Problem description:
Exclude the pictures from your copy, and reproduce each entry below verbatim.

(Beginning of The data)

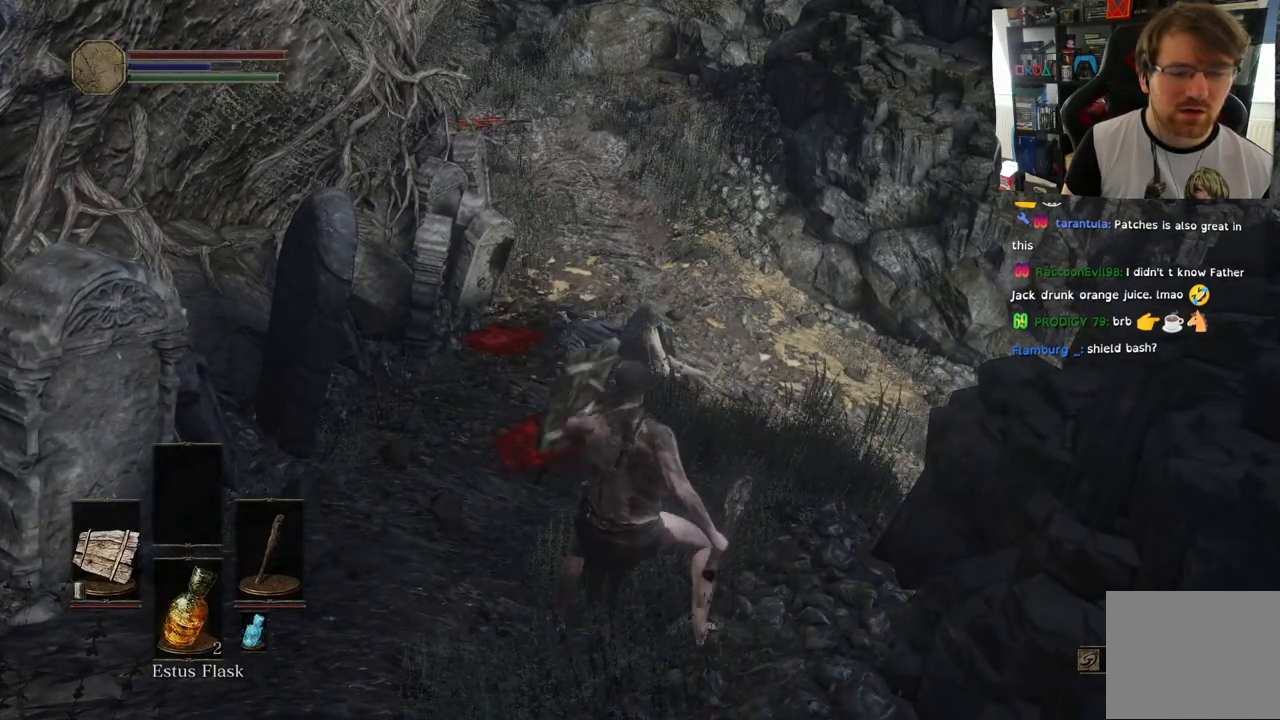
{"dt_ms": 500, "buttons": ["L1"], "left_stick": "center", "right_stick": "center", "events": [[217, "L1", "down"]]}
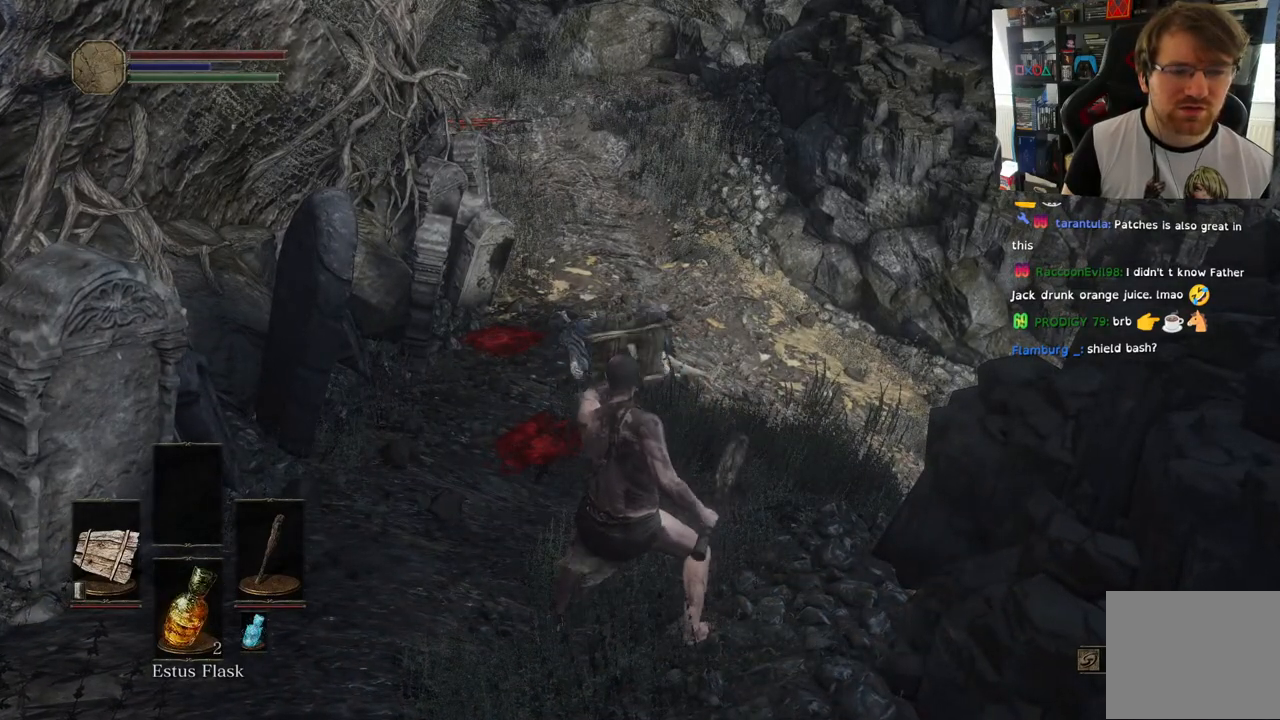
{"dt_ms": 500, "buttons": ["L2"], "left_stick": "center", "right_stick": "center", "events": [[167, "L1", "up"], [367, "L2", "down"]]}
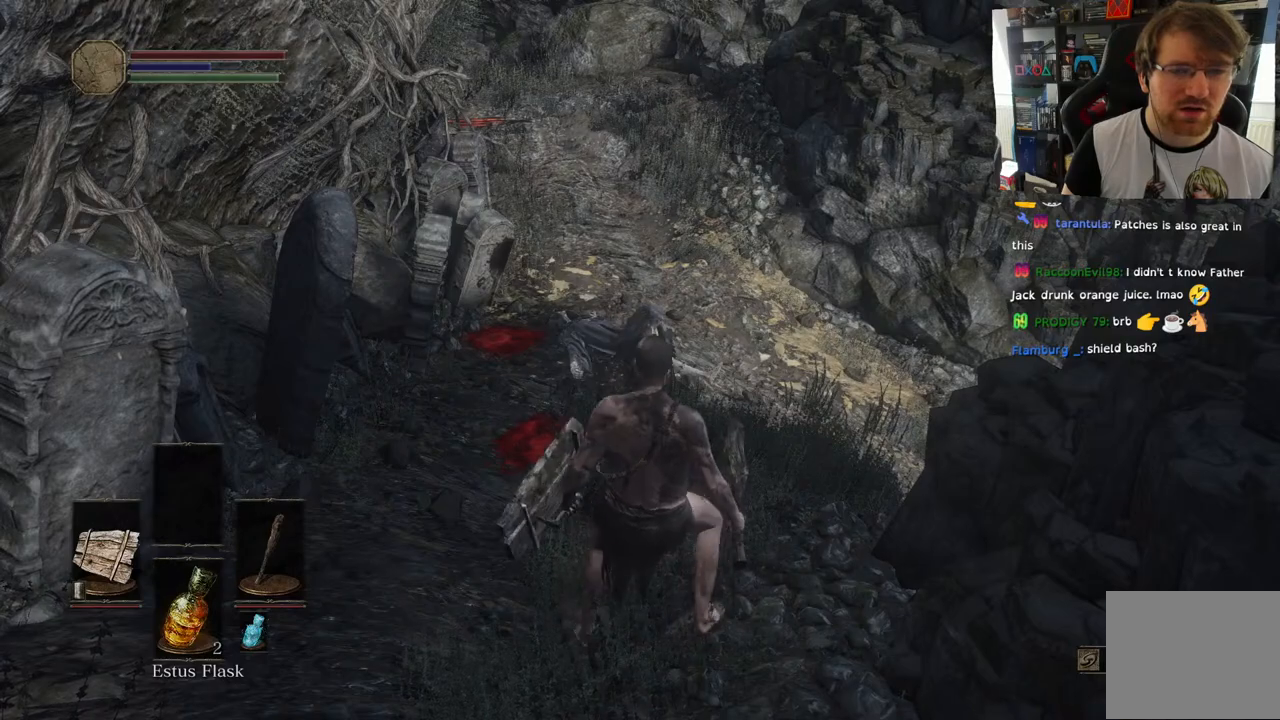
{"dt_ms": 500, "buttons": [], "left_stick": "center", "right_stick": "center", "events": [[67, "L2", "up"]]}
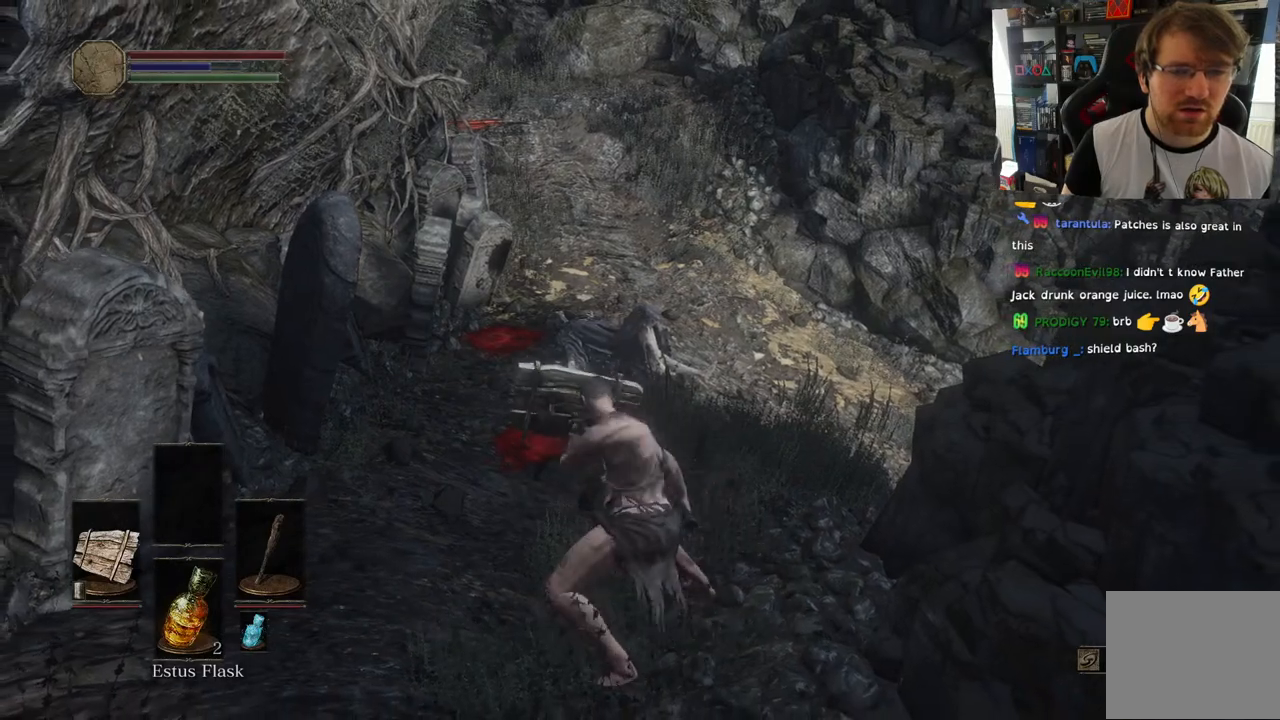
{"dt_ms": 500, "buttons": [], "left_stick": "center", "right_stick": "center", "events": []}
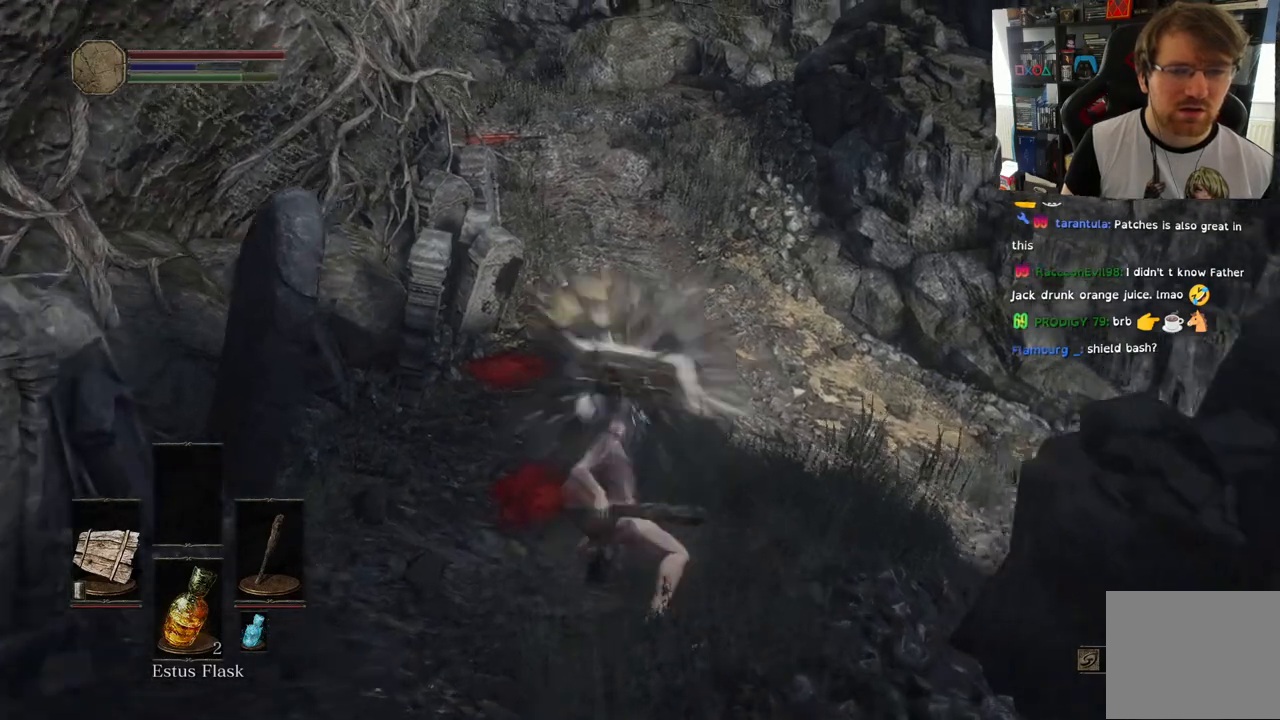
{"dt_ms": 500, "buttons": [], "left_stick": "right", "right_stick": "right", "events": [[350, "right_stick", "right"], [483, "left_stick", "right"]]}
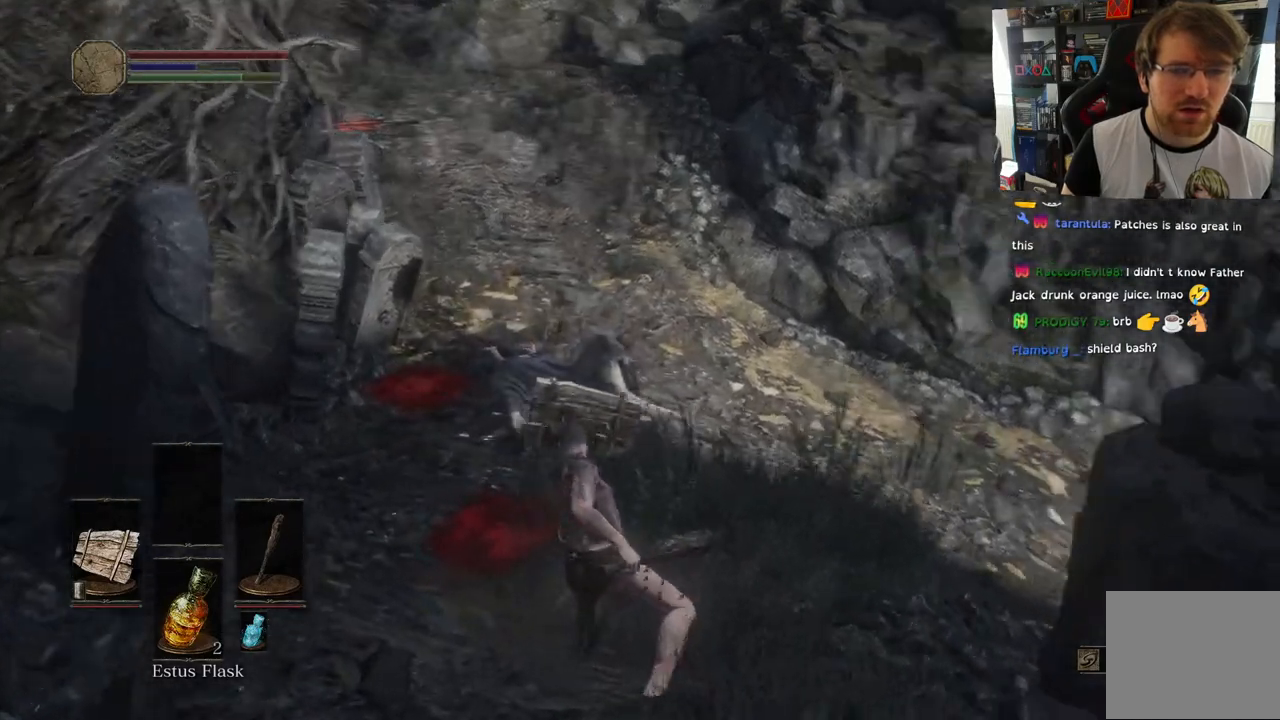
{"dt_ms": 1000, "buttons": [], "left_stick": "up", "right_stick": "center"}
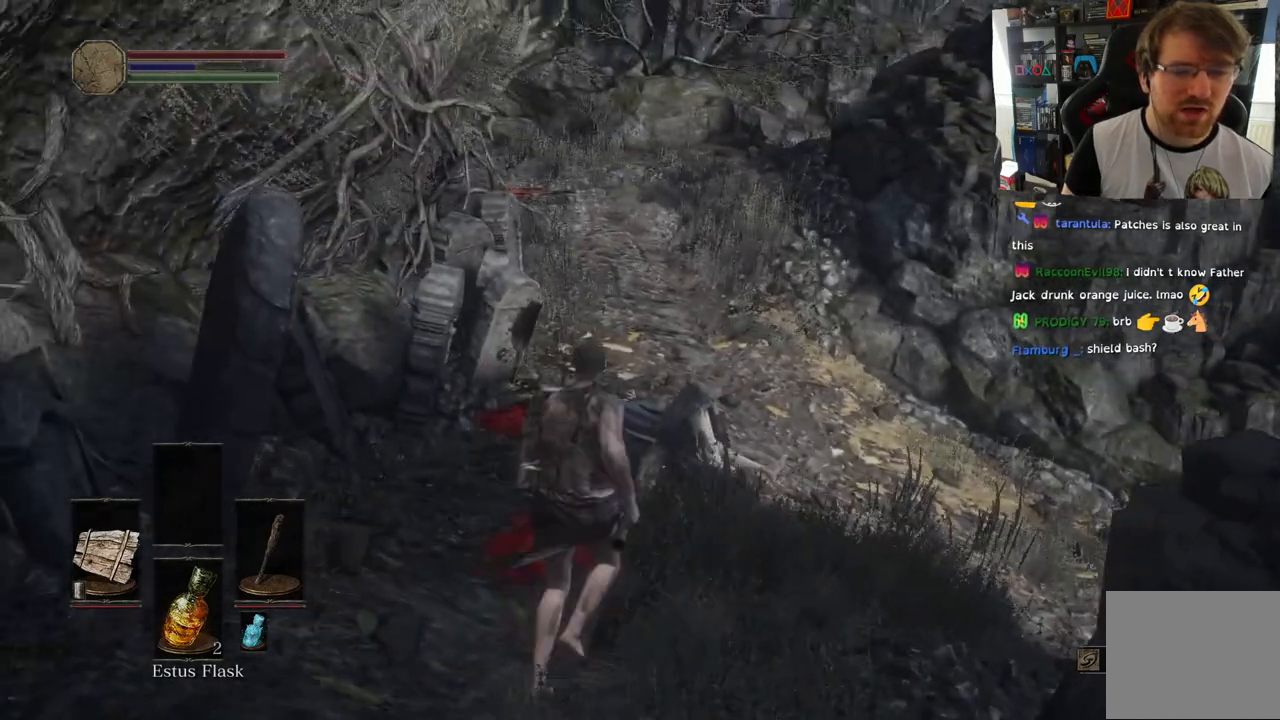
{"dt_ms": 500, "buttons": [], "left_stick": "up", "right_stick": "down-left", "events": [[417, "right_stick", "down-left"]]}
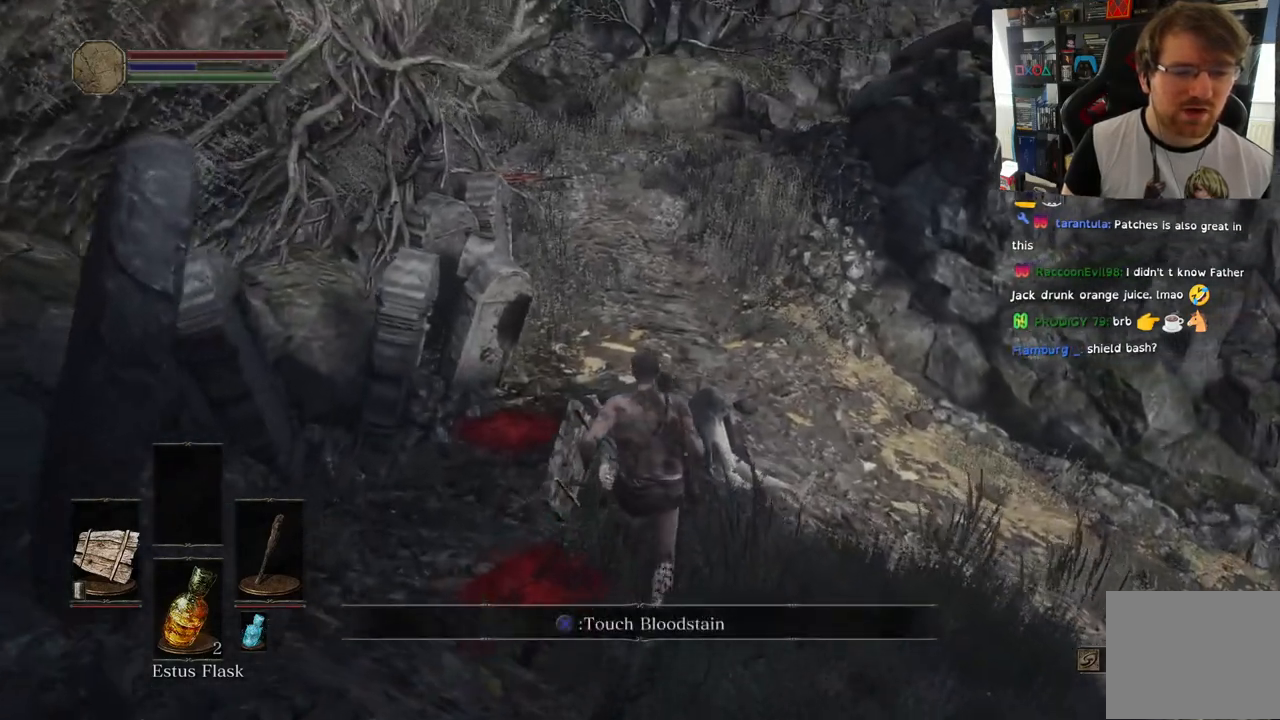
{"dt_ms": 500, "buttons": [], "left_stick": "right", "right_stick": "right", "events": [[83, "right_stick", "down-right"], [183, "right_stick", "right"], [350, "left_stick", "up-right"], [467, "left_stick", "right"]]}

(End of The data)

Solved problem:
{"dt_ms": 500, "buttons": ["L1"], "left_stick": "center", "right_stick": "center", "events": [[217, "L1", "down"]]}
{"dt_ms": 500, "buttons": ["L2"], "left_stick": "center", "right_stick": "center", "events": [[167, "L1", "up"], [367, "L2", "down"]]}
{"dt_ms": 500, "buttons": [], "left_stick": "center", "right_stick": "center", "events": [[67, "L2", "up"]]}
{"dt_ms": 500, "buttons": [], "left_stick": "center", "right_stick": "center", "events": []}
{"dt_ms": 500, "buttons": [], "left_stick": "right", "right_stick": "right", "events": [[350, "right_stick", "right"], [483, "left_stick", "right"]]}
{"dt_ms": 1000, "buttons": [], "left_stick": "up", "right_stick": "center"}
{"dt_ms": 500, "buttons": [], "left_stick": "up", "right_stick": "down-left", "events": [[417, "right_stick", "down-left"]]}
{"dt_ms": 500, "buttons": [], "left_stick": "right", "right_stick": "right", "events": [[83, "right_stick", "down-right"], [183, "right_stick", "right"], [350, "left_stick", "up-right"], [467, "left_stick", "right"]]}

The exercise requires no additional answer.